### [WHAT IS ASKED]
Provide the data again in its entirety, exactly as given.

[Start RAW DATA]

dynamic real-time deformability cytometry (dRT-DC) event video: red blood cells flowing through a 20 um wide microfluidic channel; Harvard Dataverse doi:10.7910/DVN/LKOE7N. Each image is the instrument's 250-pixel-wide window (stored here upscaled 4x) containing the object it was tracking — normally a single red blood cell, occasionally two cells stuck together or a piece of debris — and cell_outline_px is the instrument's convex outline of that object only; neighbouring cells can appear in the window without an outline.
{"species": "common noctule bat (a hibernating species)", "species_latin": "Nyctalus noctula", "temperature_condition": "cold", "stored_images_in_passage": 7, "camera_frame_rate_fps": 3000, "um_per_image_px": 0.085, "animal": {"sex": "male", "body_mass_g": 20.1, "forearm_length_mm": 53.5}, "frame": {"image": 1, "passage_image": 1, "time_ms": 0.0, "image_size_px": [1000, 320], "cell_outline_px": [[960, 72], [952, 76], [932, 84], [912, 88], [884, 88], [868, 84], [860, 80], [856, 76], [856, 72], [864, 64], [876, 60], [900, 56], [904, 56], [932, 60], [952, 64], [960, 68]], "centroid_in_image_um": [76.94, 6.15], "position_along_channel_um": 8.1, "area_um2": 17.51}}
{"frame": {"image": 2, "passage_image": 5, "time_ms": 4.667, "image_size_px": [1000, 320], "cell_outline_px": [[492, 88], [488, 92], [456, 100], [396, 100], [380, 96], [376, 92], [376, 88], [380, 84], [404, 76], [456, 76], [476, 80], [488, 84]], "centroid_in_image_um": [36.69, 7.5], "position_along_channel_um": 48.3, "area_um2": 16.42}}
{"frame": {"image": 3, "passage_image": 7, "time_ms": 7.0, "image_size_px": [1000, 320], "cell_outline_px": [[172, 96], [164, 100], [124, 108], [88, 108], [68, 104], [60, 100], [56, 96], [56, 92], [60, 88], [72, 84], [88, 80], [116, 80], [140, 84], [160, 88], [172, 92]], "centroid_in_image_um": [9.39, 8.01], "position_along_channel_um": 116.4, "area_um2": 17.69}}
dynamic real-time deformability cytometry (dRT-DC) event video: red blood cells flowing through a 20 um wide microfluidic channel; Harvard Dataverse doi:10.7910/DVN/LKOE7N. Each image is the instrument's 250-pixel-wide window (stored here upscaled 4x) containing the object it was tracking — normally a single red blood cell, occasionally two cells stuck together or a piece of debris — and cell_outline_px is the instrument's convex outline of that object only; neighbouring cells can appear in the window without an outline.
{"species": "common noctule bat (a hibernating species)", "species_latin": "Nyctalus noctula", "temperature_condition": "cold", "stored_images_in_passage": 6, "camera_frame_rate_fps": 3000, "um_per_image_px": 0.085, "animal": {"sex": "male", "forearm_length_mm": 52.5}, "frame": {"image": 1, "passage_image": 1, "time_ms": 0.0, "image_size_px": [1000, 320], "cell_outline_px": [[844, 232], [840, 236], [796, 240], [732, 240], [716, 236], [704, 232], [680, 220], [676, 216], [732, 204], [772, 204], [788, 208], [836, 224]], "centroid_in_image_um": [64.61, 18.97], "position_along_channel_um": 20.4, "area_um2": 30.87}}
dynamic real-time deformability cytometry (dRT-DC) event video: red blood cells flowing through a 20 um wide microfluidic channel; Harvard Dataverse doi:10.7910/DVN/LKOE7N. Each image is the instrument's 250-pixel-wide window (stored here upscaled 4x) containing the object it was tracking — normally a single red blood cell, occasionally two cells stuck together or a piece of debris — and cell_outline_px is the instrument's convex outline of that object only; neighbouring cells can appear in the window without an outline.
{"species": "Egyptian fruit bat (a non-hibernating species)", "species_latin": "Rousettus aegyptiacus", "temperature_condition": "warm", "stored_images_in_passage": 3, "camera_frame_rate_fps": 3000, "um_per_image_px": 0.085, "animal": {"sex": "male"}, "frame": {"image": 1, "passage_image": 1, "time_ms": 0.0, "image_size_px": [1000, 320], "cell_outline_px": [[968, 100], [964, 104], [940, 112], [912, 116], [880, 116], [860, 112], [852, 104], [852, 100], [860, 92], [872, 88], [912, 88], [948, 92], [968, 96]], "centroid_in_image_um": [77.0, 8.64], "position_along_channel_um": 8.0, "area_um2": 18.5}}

[End RAW DATA]

### [RESULT OF THE TASK]
dynamic real-time deformability cytometry (dRT-DC) event video: red blood cells flowing through a 20 um wide microfluidic channel; Harvard Dataverse doi:10.7910/DVN/LKOE7N. Each image is the instrument's 250-pixel-wide window (stored here upscaled 4x) containing the object it was tracking — normally a single red blood cell, occasionally two cells stuck together or a piece of debris — and cell_outline_px is the instrument's convex outline of that object only; neighbouring cells can appear in the window without an outline.
{"species": "common noctule bat (a hibernating species)", "species_latin": "Nyctalus noctula", "temperature_condition": "cold", "stored_images_in_passage": 7, "camera_frame_rate_fps": 3000, "um_per_image_px": 0.085, "animal": {"sex": "male", "body_mass_g": 20.1, "forearm_length_mm": 53.5}, "frame": {"image": 1, "passage_image": 1, "time_ms": 0.0, "image_size_px": [1000, 320], "cell_outline_px": [[960, 72], [952, 76], [932, 84], [912, 88], [884, 88], [868, 84], [860, 80], [856, 76], [856, 72], [864, 64], [876, 60], [900, 56], [904, 56], [932, 60], [952, 64], [960, 68]], "centroid_in_image_um": [76.94, 6.15], "position_along_channel_um": 8.1, "area_um2": 17.51}}
{"frame": {"image": 2, "passage_image": 5, "time_ms": 4.667, "image_size_px": [1000, 320], "cell_outline_px": [[492, 88], [488, 92], [456, 100], [396, 100], [380, 96], [376, 92], [376, 88], [380, 84], [404, 76], [456, 76], [476, 80], [488, 84]], "centroid_in_image_um": [36.69, 7.5], "position_along_channel_um": 48.3, "area_um2": 16.42}}
{"frame": {"image": 3, "passage_image": 7, "time_ms": 7.0, "image_size_px": [1000, 320], "cell_outline_px": [[172, 96], [164, 100], [124, 108], [88, 108], [68, 104], [60, 100], [56, 96], [56, 92], [60, 88], [72, 84], [88, 80], [116, 80], [140, 84], [160, 88], [172, 92]], "centroid_in_image_um": [9.39, 8.01], "position_along_channel_um": 116.4, "area_um2": 17.69}}
dynamic real-time deformability cytometry (dRT-DC) event video: red blood cells flowing through a 20 um wide microfluidic channel; Harvard Dataverse doi:10.7910/DVN/LKOE7N. Each image is the instrument's 250-pixel-wide window (stored here upscaled 4x) containing the object it was tracking — normally a single red blood cell, occasionally two cells stuck together or a piece of debris — and cell_outline_px is the instrument's convex outline of that object only; neighbouring cells can appear in the window without an outline.
{"species": "common noctule bat (a hibernating species)", "species_latin": "Nyctalus noctula", "temperature_condition": "cold", "stored_images_in_passage": 6, "camera_frame_rate_fps": 3000, "um_per_image_px": 0.085, "animal": {"sex": "male", "forearm_length_mm": 52.5}, "frame": {"image": 1, "passage_image": 1, "time_ms": 0.0, "image_size_px": [1000, 320], "cell_outline_px": [[844, 232], [840, 236], [796, 240], [732, 240], [716, 236], [704, 232], [680, 220], [676, 216], [732, 204], [772, 204], [788, 208], [836, 224]], "centroid_in_image_um": [64.61, 18.97], "position_along_channel_um": 20.4, "area_um2": 30.87}}
dynamic real-time deformability cytometry (dRT-DC) event video: red blood cells flowing through a 20 um wide microfluidic channel; Harvard Dataverse doi:10.7910/DVN/LKOE7N. Each image is the instrument's 250-pixel-wide window (stored here upscaled 4x) containing the object it was tracking — normally a single red blood cell, occasionally two cells stuck together or a piece of debris — and cell_outline_px is the instrument's convex outline of that object only; neighbouring cells can appear in the window without an outline.
{"species": "Egyptian fruit bat (a non-hibernating species)", "species_latin": "Rousettus aegyptiacus", "temperature_condition": "warm", "stored_images_in_passage": 3, "camera_frame_rate_fps": 3000, "um_per_image_px": 0.085, "animal": {"sex": "male"}, "frame": {"image": 1, "passage_image": 1, "time_ms": 0.0, "image_size_px": [1000, 320], "cell_outline_px": [[968, 100], [964, 104], [940, 112], [912, 116], [880, 116], [860, 112], [852, 104], [852, 100], [860, 92], [872, 88], [912, 88], [948, 92], [968, 96]], "centroid_in_image_um": [77.0, 8.64], "position_along_channel_um": 8.0, "area_um2": 18.5}}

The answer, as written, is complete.